More than 30 times in the last seven months, Bush has used variations on a theme to describe the U.S. as vulnerable. For example, speaking to a conference of religious broadcasters in Nashville on Feb. 10, he said that before 9/11, “we thought oceans would protect us forever.”
The same day, at an informal press conference, Bush said: “The world changed on Sept. 11…. In our country, it used to be that oceans could protect us — at least we thought so.” Meeting with small-business owners in Georgia on Feb. 20, he invoked the oceans again.
But since Pearl Harbor, the oceans have not served as a buffer. And the intercontinental ballistic missiles of the Soviet Union kept the U.S. in a bull’s-eye for 40 years, notwithstanding our vaunted seas.

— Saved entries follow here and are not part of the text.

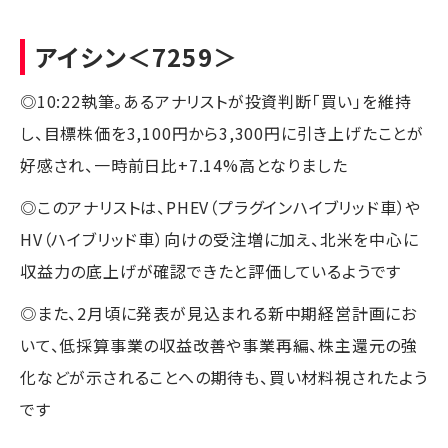
アイシン
＜7259＞
◎10:22執筆。あるアナリストが投資判断「買い」を維持
し、目標株価を3,100円から3,300円に引き上げたことが
好感され、一時前日比+7.14%高となりました
◎このアナリストは、PHEV（プラグインハイブリッド車）や
HV（ハイブリッド車）向けの受注増に加え、北米を中心に
収益力の底上げが確認できたと評価しているようです
◎また、2月頃に発表が見込まれる新中期経営計画にお
いて、低採算事業の収益改善や事業再編、株主還元の強
化などが示されることへの期待も、買い材料視されたよう
です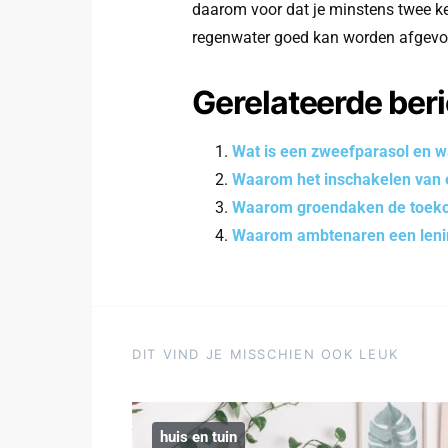
daarom voor dat je minstens twee k
regenwater goed kan worden afgevoer
Gerelateerde ber
Wat is een zweefparasol en w
Waarom het inschakelen van e
Waarom groendaken de toeko
Waarom ambtenaren een lenin
DIT VIND JE MISSCHIEN OOK LEUK
huis en tuin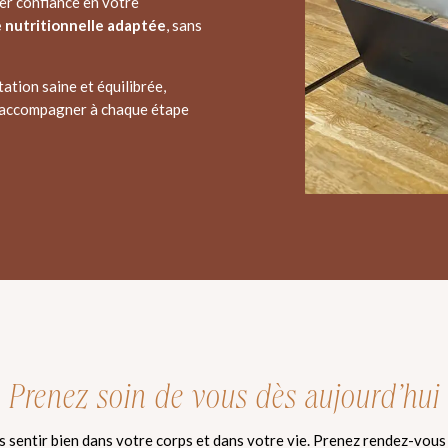
ver confiance en votre
e nutritionnelle adaptée
, sans
ation saine et équilibrée,
us accompagner à chaque étape
Prenez soin de vous dès aujourd’hui
 sentir bien dans votre corps et dans votre vie. Prenez rendez-vou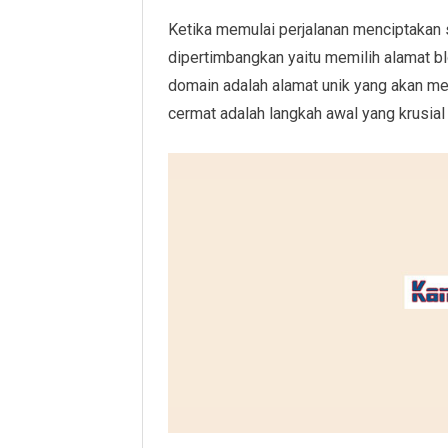
Ketika memulai perjalanan menciptakan s
dipertimbangkan yaitu memilih alamat bl
domain adalah alamat unik yang akan men
cermat adalah langkah awal yang krusia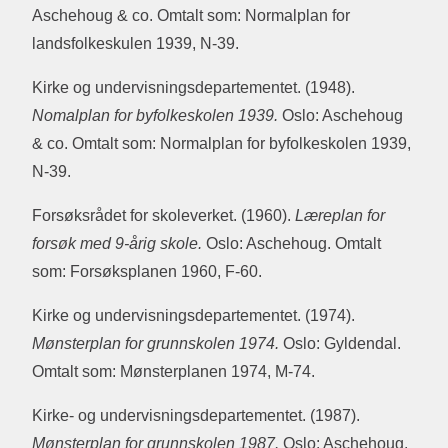
Aschehoug & co. Omtalt som: Normalplan for
landsfolkeskulen 1939, N-39.
Kirke og undervisningsdepartementet. (1948).
Nomalplan for byfolkeskolen 1939.
Oslo: Aschehoug
& co. Omtalt som: Normalplan for byfolkeskolen 1939,
N-39.
Forsøksrådet for skoleverket. (1960).
Læreplan for
forsøk med 9-årig skole.
Oslo: Aschehoug. Omtalt
som: Forsøksplanen 1960, F-60.
Kirke og undervisningsdepartementet. (1974).
Mønsterplan for grunnskolen 1974.
Oslo: Gyldendal.
Omtalt som: Mønsterplanen 1974, M-74.
Kirke- og undervisningsdepartementet. (1987).
Mønsterplan for grunnskolen 1987.
Oslo: Aschehoug.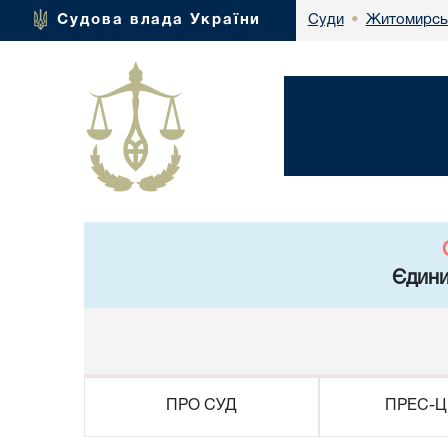
Житомирськ
Судова влада України
Суди
•
Єдини
ПРО СУД
ПРЕС-Ц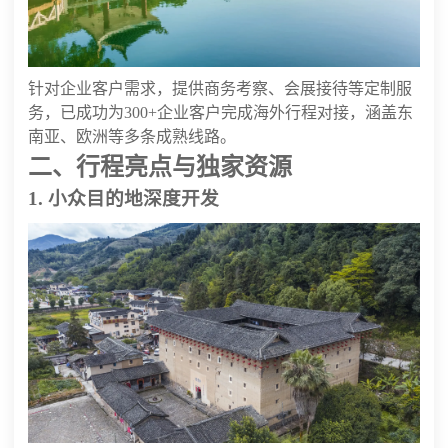
针对企业客户需求，提供商务考察、会展接待等定制服
务，已成功为300+企业客户完成海外行程对接，涵盖东
南亚、欧洲等多条成熟线路。
二、行程亮点与独家资源
1. 小众目的地深度开发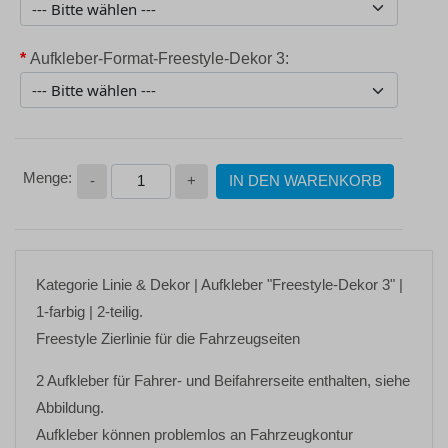
*
Aufkleber-Format-Freestyle-Dekor 3:
-
+
IN DEN WARENKORB
Kategorie
Linie & Dekor
| Aufkleber
"Freestyle-Dekor 3"
|
1-farbig | 2-teilig.
Freestyle Zierlinie für die Fahrzeugseiten
2 Aufkleber für Fahrer- und Beifahrerseite enthalten, siehe
Abbildung.
Aufkleber können problemlos an Fahrzeugkontur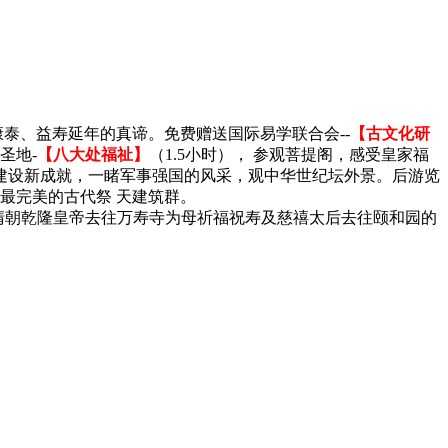
康泰、益寿延年的真谛。免费赠送国际易学联合会--
【古文化研
圣地-
【八大处福祉】
（1.5小时）， 参观菩提阁，感受皇家福
防建设新成就，一睹军事强国的风采，观中华世纪坛外景。后游览
最完美的古代祭 天建筑群。
是清朝乾隆皇帝去往万寿寺为母祈福祝寿及慈禧太后去往颐和园的
车。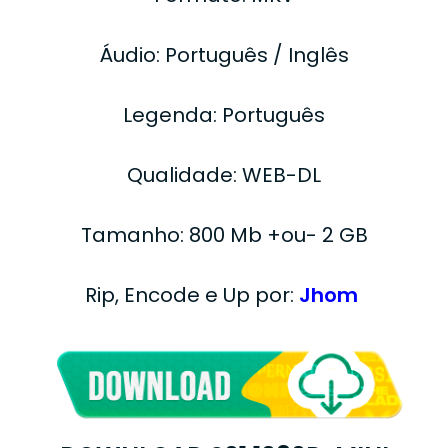
Áudio: Português / Inglês
Legenda: Português
Qualidade: WEB-DL
Tamanho: 800 Mb +ou- 2 GB
Rip, Encode e Up por:
Jhom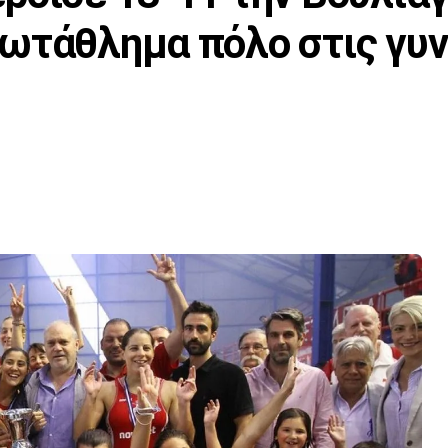
ωτάθλημα πόλο στις γυν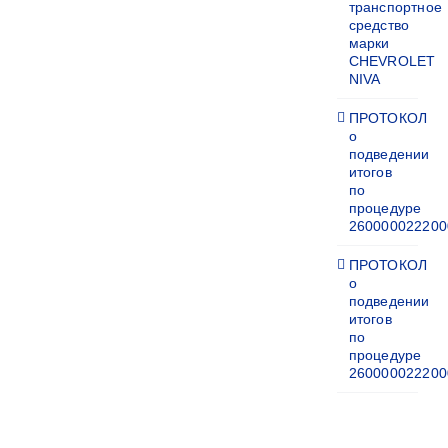
транспортное
средство
марки
CHEVROLET
NIVA
ПРОТОКОЛ
о
подведении
итогов
по
процедуре
260000022200
ПРОТОКОЛ
о
подведении
итогов
по
процедуре
260000022200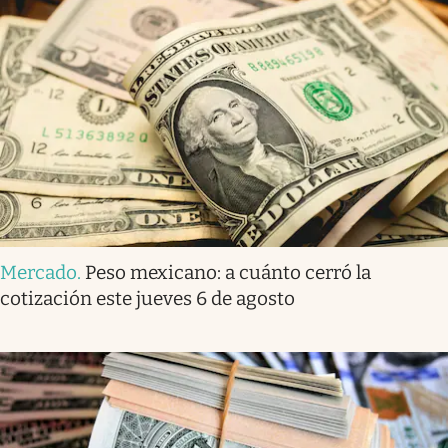
Mercado
.
Peso mexicano: a cuánto cerró la
cotización este jueves 6 de agosto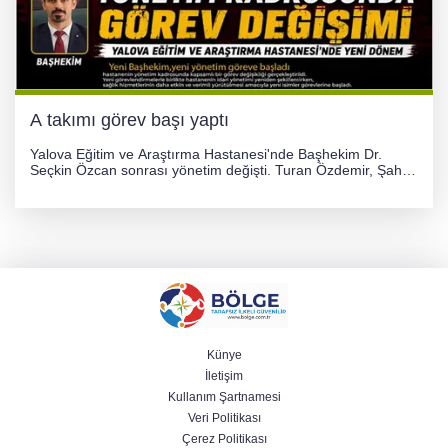
A takımı görev başı yaptı
Yalova Eğitim ve Araştırma Hastanesi'nde Başhekim Dr.
Seçkin Özcan sonrası yönetim değişti. Turan Özdemir, Şahin
Bozkurt, Özlem Kotbaş ve Mustafa Aka yeni idari görevlerine
atanarak sağlık hizmetlerini etkinleştirme sürecini başlattı.
Künye
İletişim
Kullanım Şartnamesi
Veri Politikası
Çerez Politikası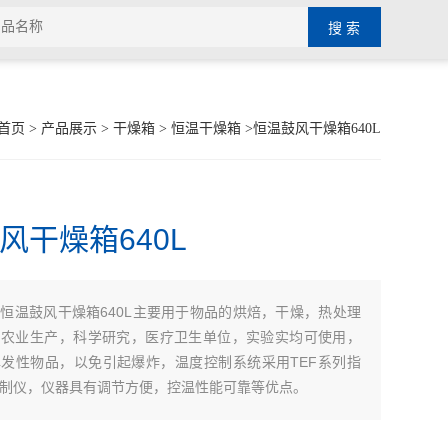
首页
>
产品展示
>
干燥箱
>
恒温干燥箱
>恒温鼓风干燥箱640L
风干燥箱640L
恒温鼓风干燥箱640L主要用于物品的烘焙，干燥，热处理
：
、农业生产，科学研究，医疗卫生单位，实验实均可使用，
发性物品，以免引起爆炸，温度控制系统采用TEF系列指
制仪，仪器具有调节方便，控温性能可靠等优点。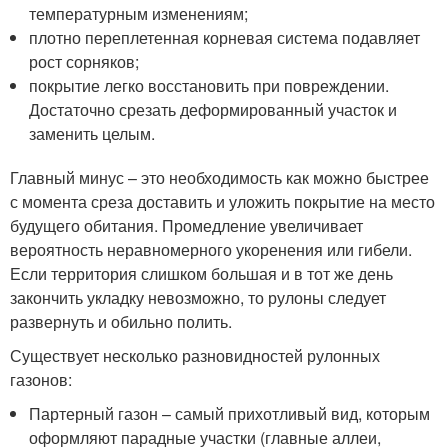
температурным изменениям;
плотно переплетенная корневая система подавляет
рост сорняков;
покрытие легко восстановить при повреждении.
Достаточно срезать деформированный участок и
заменить целым.
Главный минус – это необходимость как можно быстрее
с момента среза доставить и уложить покрытие на место
будущего обитания. Промедление увеличивает
вероятность неравномерного укоренения или гибели.
Если территория слишком большая и в тот же день
закончить укладку невозможно, то рулоны следует
развернуть и обильно полить.
Существует несколько разновидностей рулонных
газонов:
Партерный газон – самый прихотливый вид, которым
оформляют парадные участки (главные аллеи,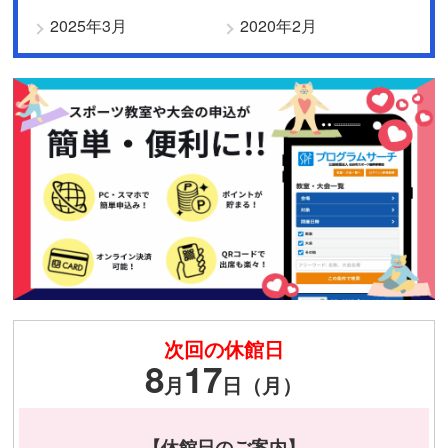
2025年3月
2020年2月
次回の休館日
8
17
月
日（月）
【休館日のご案内】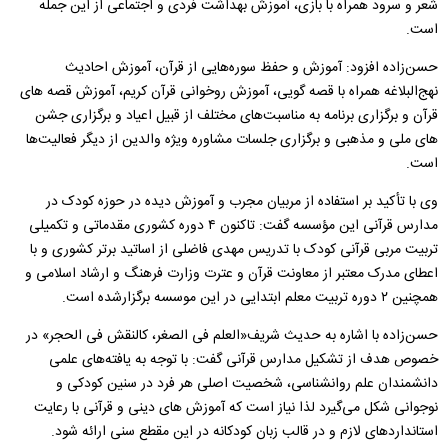
شعر و سرود همراه با بازی، آموزش بهداشت فردی و اجتماعی از این جمله
است.
حسن‌‌زاده افزود: آموزش و حفظ سوره‌هایی از قرآن، آموزش احادیث
نهج‌البلاغه همراه با قصه گویی، آموزش روخوانی قرآن‌ کریم، آموزش قصه های
قرآن و برگزاری برنامه به مناسبت‌های مختلف از قبیل اعیاد و برگزاری جشن
های ملی و مذهبی و برگزاری جلسات مشاوره ویژه والدین از دیگر فعالیت‌ها
است.
وی با تأکید بر استفاده از مربیان مجرب و آموزش دیده در حوزه کودک در
مدارس قرآنی این مؤسسه گفت: تاکنون ۴ دوره کشوری مقدماتی و تکمیلی
تربیت مربی قرآنی کودک با تدریس مهدی فاضلی از اساتید برتر کشوری و با
اعطای مدرک معتبر از معاونت قرآن و عترت وزارت فرهنگ و ارشاد اسلامی و
همچنین ۲ دوره تربیت معلم ابتدایی در این موسسه برگزارشده است.
حسن‌زاده با اشاره به حدیث شریف«العلم فی الصغر، کالنقش فی الحجر» در
خصوص هدف از تشکیل مدارس قرآنی گفت: با توجه به یافته‌های علمی
دانشمندان علم روانشناسی، شخصیت اصلی هر فرد در سنین کودکی و
نوجوانی شکل می‌گیرد لذا نیاز است که آموزش های دینی و قرآنی با رعایت
استانداردهای لازم و در قالب زبان کودکانه در این مقطع سنی ارائه شود.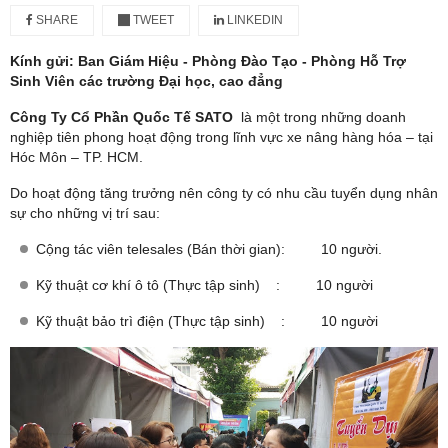
SHARE
TWEET
LINKEDIN
Kính gửi: Ban Giám Hiệu - Phòng Đào Tạo - Phòng Hỗ Trợ
Sinh Viên các trường Đại học, cao đẳng
Công Ty Cổ Phần Quốc Tế SATO
là một trong những doanh
nghiệp tiên phong hoạt động trong lĩnh vực xe nâng hàng hóa – tại
Hóc Môn – TP. HCM.
Do hoạt động tăng trưởng nên công ty có nhu cầu tuyển dụng nhân
sự cho những vị trí sau:
Cộng tác viên telesales (Bán thời gian): 10 người.
Kỹ thuật cơ khí ô tô (Thực tập sinh) : 10 người
Kỹ thuật bảo trì điện (Thực tập sinh) : 10 người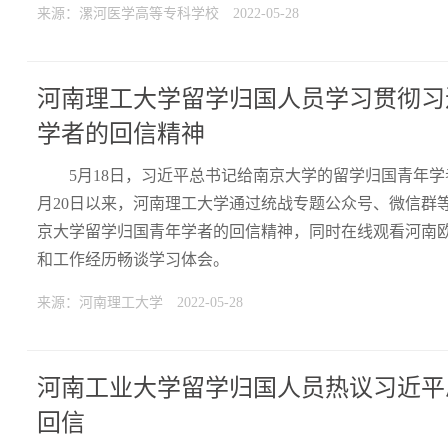
来源：漯河医学高等专科学校
2022-05-28
河南理工大学留学归国人员学习贯彻习
学者的回信精神
5月18日，习近平总书记给南京大学的留学归国青年
月20日以来，河南理工大学通过统战专题公众号、微信群
京大学留学归国青年学者的回信精神，同时在线观看河南
和工作经历畅谈学习体会。
来源：河南理工大学
2022-05-28
河南工业大学留学归国人员热议习近平
回信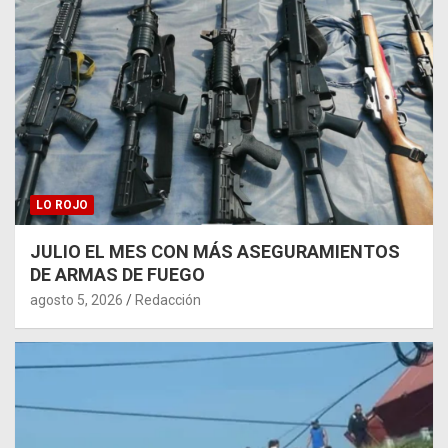
LO ROJO
JULIO EL MES CON MÁS ASEGURAMIENTOS
DE ARMAS DE FUEGO
agosto 5, 2026
Redacción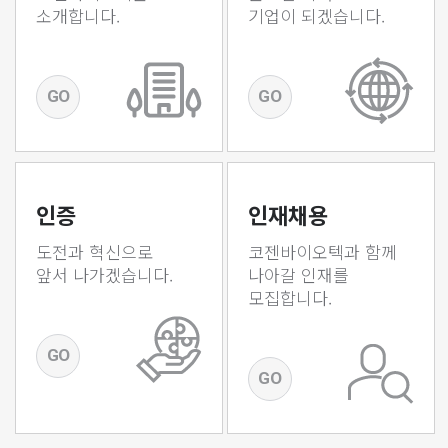
소개합니다.
기업이 되겠습니다.
GO
GO
인증
인재채용
도전과 혁신으로
코젠바이오텍과 함께
앞서 나가겠습니다.
나아갈 인재를
모집합니다.
GO
GO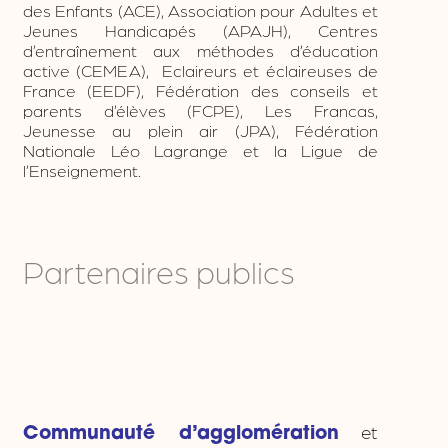
des Enfants (ACE), Association pour Adultes et
Jeunes Handicapés (APAJH), Centres
d’entraînement aux méthodes d’éducation
active (CEMEA), Eclaireurs et éclaireuses de
France (EEDF), Fédération des conseils et
parents d’élèves (FCPE), Les Francas,
Jeunesse au plein air (JPA), Fédération
Nationale Léo Lagrange et la Ligue de
l’Enseignement.
Partenaires publics
et
Communauté d’agglomération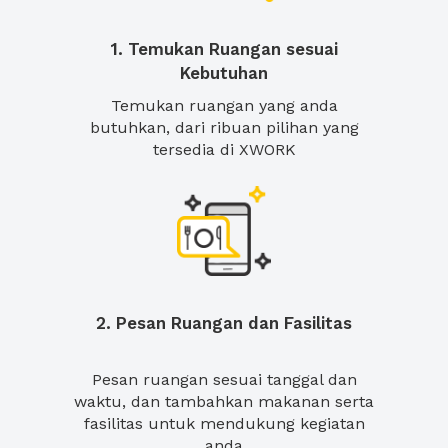
1. Temukan Ruangan sesuai
Kebutuhan
Temukan ruangan yang anda
butuhkan, dari ribuan pilihan yang
tersedia di XWORK
2. Pesan Ruangan dan Fasilitas
Pesan ruangan sesuai tanggal dan
waktu, dan tambahkan makanan serta
fasilitas untuk mendukung kegiatan
anda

Why does Bush insist on such rhetoric? “This notion of unprecedented vulnerability is absolutely crucial to the Bush team’s anti-constitutional program,” says Mark Crispin Miller, author of “The Bush Dyslexicon.” “What that statement really means is, ‘We were safe, now we’re in danger, and the danger is so severe that you must give me all possible power. What the oceans once did, now only I can do.’ “
In another example, Bush called Iraq a “mounting threat” in his State of the Union speech. In Georgia, he called it a “growing danger.” On Wednesday, he called it a “direct and growing threat.” How can Iraq be a “mounting” or “growing” threat when British and American planes have intensified their bombing raids on Iraqi military facilities, when U.N. inspectors are now going anywhere they want anytime they want, and when U.S. spy satellites can survey every inch of Iraqi territory?
One final example: Twice in his State of the Union speech and again Wednesday, Bush used the words, “if war is forced upon us.” No one is forcing war on the U.S. or on the administration. Quite the contrary: Bush has been forcing the war issue for months now. For him to claim otherwise is to shirk responsibility for the grave consequences his war may have.